*WHAT YOU ARE ASKED TO DO:*
Copy out every line of text in the records below word for word, in the same order, and leave the pictures out.

★ ★ ★ ★ ★

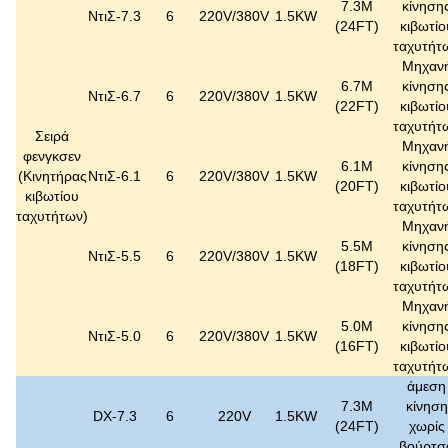
7.3M
κίνηση
ΝτιΣ-7.3
6
220V/380V
1.5KW
(24FT)
κιβωτίο
ταχυτήτ
Μηχαν
6.7M
κίνηση
ΝτιΣ-6.7
6
220V/380V
1.5KW
(22FT)
κιβωτίο
ταχυτήτ
Σειρά
Μηχαν
φενγκσεν
6.1M
κίνηση
(
Κινητήρας
ΝτιΣ-6.1
6
220V/380V
1.5KW
(20FT)
κιβωτίο
κιβωτίου
ταχυτήτ
ταχυτήτων
)
Μηχαν
5.5M
κίνηση
ΝτιΣ-5.5
6
220V/380V
1.5KW
(18FT)
κιβωτίο
ταχυτήτ
Μηχαν
5.0M
κίνηση
ΝτιΣ-5.0
6
220V/380V
1.5KW
(16FT)
κιβωτίο
ταχυτήτ
άμεση
7.3M
κίνηση
DX-7.3
6
220V
1.5KW
(24FT)
χωρίς
βούρτσ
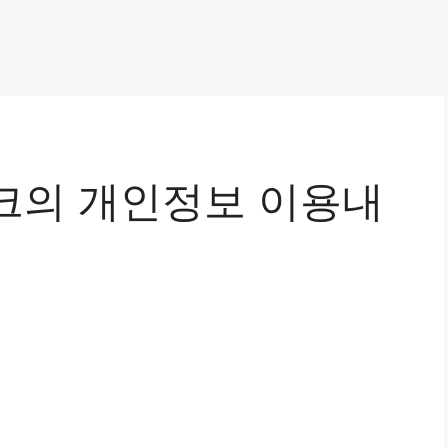
크의 개인정보 이용내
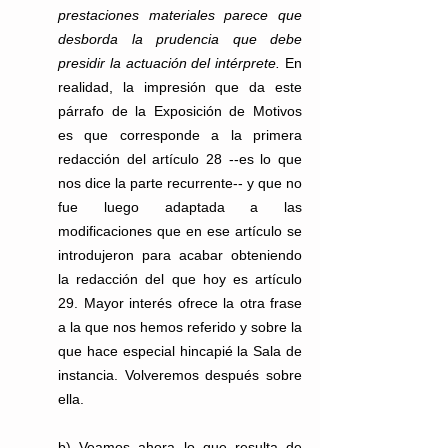
prestaciones materiales parece que 
desborda la prudencia que debe 
presidir la actuación del intérprete.
 En 
realidad, la impresión que da este 
párrafo de la Exposición de Motivos 
es que corresponde a la primera 
redacción del artículo 28 --es lo que 
nos dice la parte recurrente-- y que no 
fue luego adaptada a las 
modificaciones que en ese artículo se 
introdujeron para acabar obteniendo 
la redacción del que hoy es artículo 
29. Mayor interés ofrece la otra frase 
a la que nos hemos referido y sobre la 
que hace especial hincapié la Sala de 
instancia. Volveremos después sobre 
ella.
b) Veamos ahora lo que resulta de 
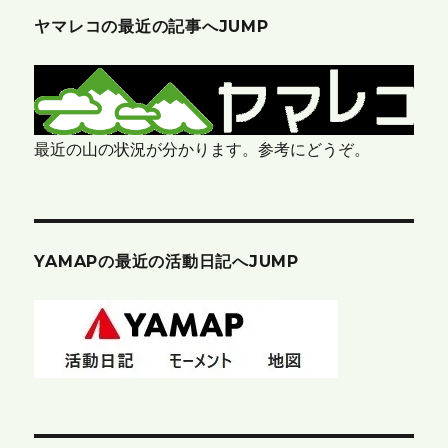
ヤマレコの最近の記事へJUMP
最近の山の状況が分かります。参考にどうぞ。
YAMAPの最近の活動日記へJUMP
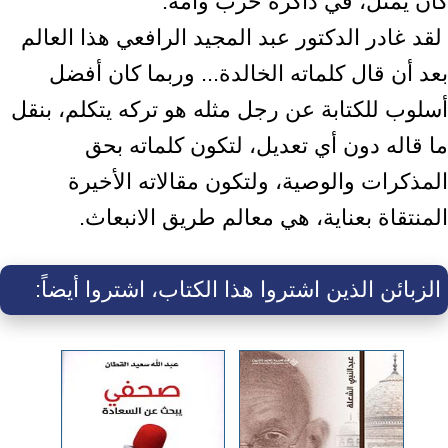
كان يمثّل، في ذاكرة حزب وأمة.‏ ‎
‎ لقد غادر الدكتور عبد المجيد الرافعي هذا العالم
بعد أن قال كلماته الخالدة... وربما كان ‏أفضل
أسلوب للكتابة عن رجل مثله هو تركه يتكلم، بنقل
ما قاله دون أي تعديل، لتكون ‏كلماته بحق
المذكرات والوصية، ولتكون مقالاته الأخيرة
المنتقاة بعناية، هي معالم طريق ‏الانبعاث.‏
الزبائن الذين اشتروا هذا الكتاب، اشتروا أيضاً:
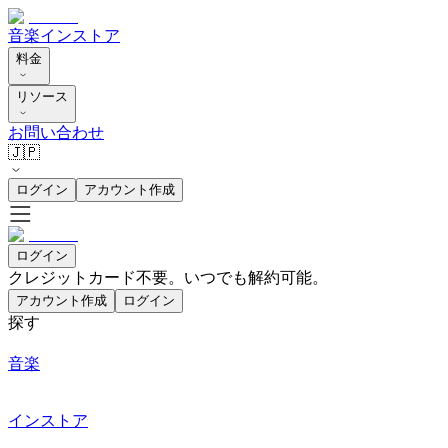
音楽
インストア
料金
リソース
お問い合わせ
🇯🇵
ログイン
アカウント作成
ログイン
クレジットカード不要。いつでも解約可能。
アカウント作成
ログイン
探す
音楽
インストア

★ ★ ★ ★ ★

*EXERCISE SOLUTION:*
7.3M
κίνηση
ΝτιΣ-7.3
6
220V/380V
1.5KW
(24FT)
κιβωτίο
ταχυτήτ
Μηχαν
6.7M
κίνηση
ΝτιΣ-6.7
6
220V/380V
1.5KW
(22FT)
κιβωτίο
ταχυτήτ
Σειρά
Μηχαν
φενγκσεν
6.1M
κίνηση
(
Κινητήρας
ΝτιΣ-6.1
6
220V/380V
1.5KW
(20FT)
κιβωτίο
κιβωτίου
ταχυτήτ
ταχυτήτων
)
Μηχαν
5.5M
κίνηση
ΝτιΣ-5.5
6
220V/380V
1.5KW
(18FT)
κιβωτίο
ταχυτήτ
Μηχαν
5.0M
κίνηση
ΝτιΣ-5.0
6
220V/380V
1.5KW
(16FT)
κιβωτίο
ταχυτήτ
άμεση
7.3M
κίνηση
DX-7.3
6
220V
1.5KW
(24FT)
χωρίς
βούρτσ
크의 개인정보 이용내
prestaciones materiales parece que 
desborda la prudencia que debe 
presidir la actuación del intérprete.
 En 
realidad, la impresión que da este 
párrafo de la Exposición de Motivos 
es que corresponde a la primera 
redacción del artículo 28 --es lo que 
nos dice la parte recurrente-- y que no 
fue luego adaptada a las 
modificaciones que en ese artículo se 
introdujeron para acabar obteniendo 
la redacción del que hoy es artículo 
29. Mayor interés ofrece la otra frase 
a la que nos hemos referido y sobre la 
que hace especial hincapié la Sala de 
instancia. Volveremos después sobre 
ella.
b) Veamos ahora lo que resulta de 
ヤマレコの最近の記事へJUMP
最近の山の状況が分かります。参考にどうぞ。
YAMAPの最近の活動日記へJUMP
كان يمثّل، في ذاكرة حزب وأمة.‏ ‎
‎ لقد غادر الدكتور عبد المجيد الرافعي هذا العالم
بعد أن قال كلماته الخالدة... وربما كان ‏أفضل
أسلوب للكتابة عن رجل مثله هو تركه يتكلم، بنقل
ما قاله دون أي تعديل، لتكون ‏كلماته بحق
المذكرات والوصية، ولتكون مقالاته الأخيرة
المنتقاة بعناية، هي معالم طريق ‏الانبعاث.‏
الزبائن الذين اشتروا هذا الكتاب، اشتروا أيضاً:
音楽
インストア
料金
リソース
お問い合わせ
🇯🇵
ログイン
アカウント作成
ログイン
クレジットカード不要。いつでも解約可能。
アカウント作成
ログイン
探す
音楽
インストア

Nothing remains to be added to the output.